RECORDS:

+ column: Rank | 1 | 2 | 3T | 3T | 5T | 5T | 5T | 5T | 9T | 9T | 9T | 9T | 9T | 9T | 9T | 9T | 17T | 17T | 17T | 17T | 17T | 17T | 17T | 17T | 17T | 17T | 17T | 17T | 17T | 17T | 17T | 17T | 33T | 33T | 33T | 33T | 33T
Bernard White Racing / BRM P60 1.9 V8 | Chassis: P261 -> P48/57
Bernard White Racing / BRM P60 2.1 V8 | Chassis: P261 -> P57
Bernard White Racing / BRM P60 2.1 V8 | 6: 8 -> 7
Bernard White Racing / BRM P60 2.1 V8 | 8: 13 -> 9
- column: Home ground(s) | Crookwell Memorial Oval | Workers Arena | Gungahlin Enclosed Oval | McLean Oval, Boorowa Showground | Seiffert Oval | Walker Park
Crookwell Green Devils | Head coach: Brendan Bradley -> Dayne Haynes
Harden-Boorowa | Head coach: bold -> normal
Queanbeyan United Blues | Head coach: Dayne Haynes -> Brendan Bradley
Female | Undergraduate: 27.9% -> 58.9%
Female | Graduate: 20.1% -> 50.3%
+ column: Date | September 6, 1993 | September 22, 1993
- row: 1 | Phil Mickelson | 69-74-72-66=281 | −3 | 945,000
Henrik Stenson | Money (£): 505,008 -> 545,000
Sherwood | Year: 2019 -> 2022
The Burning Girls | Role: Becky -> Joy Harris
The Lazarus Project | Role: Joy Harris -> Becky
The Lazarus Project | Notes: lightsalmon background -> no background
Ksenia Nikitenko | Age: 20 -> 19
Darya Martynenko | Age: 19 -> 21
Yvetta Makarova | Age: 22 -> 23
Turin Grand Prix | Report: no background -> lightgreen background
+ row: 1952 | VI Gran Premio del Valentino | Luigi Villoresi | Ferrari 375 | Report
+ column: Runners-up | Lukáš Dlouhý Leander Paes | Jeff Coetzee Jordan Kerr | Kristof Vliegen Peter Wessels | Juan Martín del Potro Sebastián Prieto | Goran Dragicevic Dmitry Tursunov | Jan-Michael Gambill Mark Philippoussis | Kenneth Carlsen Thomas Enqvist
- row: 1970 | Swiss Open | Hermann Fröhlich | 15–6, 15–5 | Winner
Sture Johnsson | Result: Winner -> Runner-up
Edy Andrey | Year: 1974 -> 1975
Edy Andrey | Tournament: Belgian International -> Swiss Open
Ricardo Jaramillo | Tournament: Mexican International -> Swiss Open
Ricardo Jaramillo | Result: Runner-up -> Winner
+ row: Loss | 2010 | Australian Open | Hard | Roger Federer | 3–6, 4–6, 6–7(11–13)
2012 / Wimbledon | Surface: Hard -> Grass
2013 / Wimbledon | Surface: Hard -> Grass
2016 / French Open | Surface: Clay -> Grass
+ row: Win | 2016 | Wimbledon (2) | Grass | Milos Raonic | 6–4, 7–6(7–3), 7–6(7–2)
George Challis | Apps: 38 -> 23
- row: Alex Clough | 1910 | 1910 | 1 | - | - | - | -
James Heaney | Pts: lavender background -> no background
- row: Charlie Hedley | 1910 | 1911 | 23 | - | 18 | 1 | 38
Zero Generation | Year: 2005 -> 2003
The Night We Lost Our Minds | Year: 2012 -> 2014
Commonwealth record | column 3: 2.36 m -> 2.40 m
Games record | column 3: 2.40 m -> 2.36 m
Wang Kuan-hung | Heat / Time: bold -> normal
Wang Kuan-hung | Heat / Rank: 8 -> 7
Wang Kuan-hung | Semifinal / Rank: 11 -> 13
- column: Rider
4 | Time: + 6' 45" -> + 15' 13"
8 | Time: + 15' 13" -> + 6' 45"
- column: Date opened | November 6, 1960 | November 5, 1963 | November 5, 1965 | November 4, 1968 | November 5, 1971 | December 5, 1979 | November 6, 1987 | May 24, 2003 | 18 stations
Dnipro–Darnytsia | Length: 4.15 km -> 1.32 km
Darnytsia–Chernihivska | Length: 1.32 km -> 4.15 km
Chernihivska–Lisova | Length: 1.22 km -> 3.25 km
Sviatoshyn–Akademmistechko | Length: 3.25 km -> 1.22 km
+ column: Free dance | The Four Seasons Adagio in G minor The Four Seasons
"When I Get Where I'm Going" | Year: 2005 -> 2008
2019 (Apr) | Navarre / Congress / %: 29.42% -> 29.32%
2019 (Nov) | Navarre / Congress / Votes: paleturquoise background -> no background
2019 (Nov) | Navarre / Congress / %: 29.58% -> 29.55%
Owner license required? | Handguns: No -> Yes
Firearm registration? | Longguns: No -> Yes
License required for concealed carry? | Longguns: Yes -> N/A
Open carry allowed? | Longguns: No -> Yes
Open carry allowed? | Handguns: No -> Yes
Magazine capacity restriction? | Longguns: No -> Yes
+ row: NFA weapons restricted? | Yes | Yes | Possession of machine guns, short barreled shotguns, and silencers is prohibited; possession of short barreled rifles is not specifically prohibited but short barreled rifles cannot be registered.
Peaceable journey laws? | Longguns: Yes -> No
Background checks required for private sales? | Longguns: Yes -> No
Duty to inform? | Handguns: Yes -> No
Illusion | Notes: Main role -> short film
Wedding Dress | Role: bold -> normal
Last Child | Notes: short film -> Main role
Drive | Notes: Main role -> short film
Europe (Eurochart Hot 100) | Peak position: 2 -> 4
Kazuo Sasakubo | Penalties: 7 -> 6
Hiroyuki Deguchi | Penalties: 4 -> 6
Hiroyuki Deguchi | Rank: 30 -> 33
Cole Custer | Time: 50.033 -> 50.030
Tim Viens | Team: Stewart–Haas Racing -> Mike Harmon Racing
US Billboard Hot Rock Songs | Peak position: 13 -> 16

TO BE DONE:
Reproduce all of the rows above without any alteration.

CORRECT RESPONSE:
+ column: Rank | 1 | 2 | 3T | 3T | 5T | 5T | 5T | 5T | 9T | 9T | 9T | 9T | 9T | 9T | 9T | 9T | 17T | 17T | 17T | 17T | 17T | 17T | 17T | 17T | 17T | 17T | 17T | 17T | 17T | 17T | 17T | 17T | 33T | 33T | 33T | 33T | 33T
Bernard White Racing / BRM P60 1.9 V8 | Chassis: P261 -> P48/57
Bernard White Racing / BRM P60 2.1 V8 | Chassis: P261 -> P57
Bernard White Racing / BRM P60 2.1 V8 | 6: 8 -> 7
Bernard White Racing / BRM P60 2.1 V8 | 8: 13 -> 9
- column: Home ground(s) | Crookwell Memorial Oval | Workers Arena | Gungahlin Enclosed Oval | McLean Oval, Boorowa Showground | Seiffert Oval | Walker Park
Crookwell Green Devils | Head coach: Brendan Bradley -> Dayne Haynes
Harden-Boorowa | Head coach: bold -> normal
Queanbeyan United Blues | Head coach: Dayne Haynes -> Brendan Bradley
Female | Undergraduate: 27.9% -> 58.9%
Female | Graduate: 20.1% -> 50.3%
+ column: Date | September 6, 1993 | September 22, 1993
- row: 1 | Phil Mickelson | 69-74-72-66=281 | −3 | 945,000
Henrik Stenson | Money (£): 505,008 -> 545,000
Sherwood | Year: 2019 -> 2022
The Burning Girls | Role: Becky -> Joy Harris
The Lazarus Project | Role: Joy Harris -> Becky
The Lazarus Project | Notes: lightsalmon background -> no background
Ksenia Nikitenko | Age: 20 -> 19
Darya Martynenko | Age: 19 -> 21
Yvetta Makarova | Age: 22 -> 23
Turin Grand Prix | Report: no background -> lightgreen background
+ row: 1952 | VI Gran Premio del Valentino | Luigi Villoresi | Ferrari 375 | Report
+ column: Runners-up | Lukáš Dlouhý Leander Paes | Jeff Coetzee Jordan Kerr | Kristof Vliegen Peter Wessels | Juan Martín del Potro Sebastián Prieto | Goran Dragicevic Dmitry Tursunov | Jan-Michael Gambill Mark Philippoussis | Kenneth Carlsen Thomas Enqvist
- row: 1970 | Swiss Open | Hermann Fröhlich | 15–6, 15–5 | Winner
Sture Johnsson | Result: Winner -> Runner-up
Edy Andrey | Year: 1974 -> 1975
Edy Andrey | Tournament: Belgian International -> Swiss Open
Ricardo Jaramillo | Tournament: Mexican International -> Swiss Open
Ricardo Jaramillo | Result: Runner-up -> Winner
+ row: Loss | 2010 | Australian Open | Hard | Roger Federer | 3–6, 4–6, 6–7(11–13)
2012 / Wimbledon | Surface: Hard -> Grass
2013 / Wimbledon | Surface: Hard -> Grass
2016 / French Open | Surface: Clay -> Grass
+ row: Win | 2016 | Wimbledon (2) | Grass | Milos Raonic | 6–4, 7–6(7–3), 7–6(7–2)
George Challis | Apps: 38 -> 23
- row: Alex Clough | 1910 | 1910 | 1 | - | - | - | -
James Heaney | Pts: lavender background -> no background
- row: Charlie Hedley | 1910 | 1911 | 23 | - | 18 | 1 | 38
Zero Generation | Year: 2005 -> 2003
The Night We Lost Our Minds | Year: 2012 -> 2014
Commonwealth record | column 3: 2.36 m -> 2.40 m
Games record | column 3: 2.40 m -> 2.36 m
Wang Kuan-hung | Heat / Time: bold -> normal
Wang Kuan-hung | Heat / Rank: 8 -> 7
Wang Kuan-hung | Semifinal / Rank: 11 -> 13
- column: Rider
4 | Time: + 6' 45" -> + 15' 13"
8 | Time: + 15' 13" -> + 6' 45"
- column: Date opened | November 6, 1960 | November 5, 1963 | November 5, 1965 | November 4, 1968 | November 5, 1971 | December 5, 1979 | November 6, 1987 | May 24, 2003 | 18 stations
Dnipro–Darnytsia | Length: 4.15 km -> 1.32 km
Darnytsia–Chernihivska | Length: 1.32 km -> 4.15 km
Chernihivska–Lisova | Length: 1.22 km -> 3.25 km
Sviatoshyn–Akademmistechko | Length: 3.25 km -> 1.22 km
+ column: Free dance | The Four Seasons Adagio in G minor The Four Seasons
"When I Get Where I'm Going" | Year: 2005 -> 2008
2019 (Apr) | Navarre / Congress / %: 29.42% -> 29.32%
2019 (Nov) | Navarre / Congress / Votes: paleturquoise background -> no background
2019 (Nov) | Navarre / Congress / %: 29.58% -> 29.55%
Owner license required? | Handguns: No -> Yes
Firearm registration? | Longguns: No -> Yes
License required for concealed carry? | Longguns: Yes -> N/A
Open carry allowed? | Longguns: No -> Yes
Open carry allowed? | Handguns: No -> Yes
Magazine capacity restriction? | Longguns: No -> Yes
+ row: NFA weapons restricted? | Yes | Yes | Possession of machine guns, short barreled shotguns, and silencers is prohibited; possession of short barreled rifles is not specifically prohibited but short barreled rifles cannot be registered.
Peaceable journey laws? | Longguns: Yes -> No
Background checks required for private sales? | Longguns: Yes -> No
Duty to inform? | Handguns: Yes -> No
Illusion | Notes: Main role -> short film
Wedding Dress | Role: bold -> normal
Last Child | Notes: short film -> Main role
Drive | Notes: Main role -> short film
Europe (Eurochart Hot 100) | Peak position: 2 -> 4
Kazuo Sasakubo | Penalties: 7 -> 6
Hiroyuki Deguchi | Penalties: 4 -> 6
Hiroyuki Deguchi | Rank: 30 -> 33
Cole Custer | Time: 50.033 -> 50.030
Tim Viens | Team: Stewart–Haas Racing -> Mike Harmon Racing
US Billboard Hot Rock Songs | Peak position: 13 -> 16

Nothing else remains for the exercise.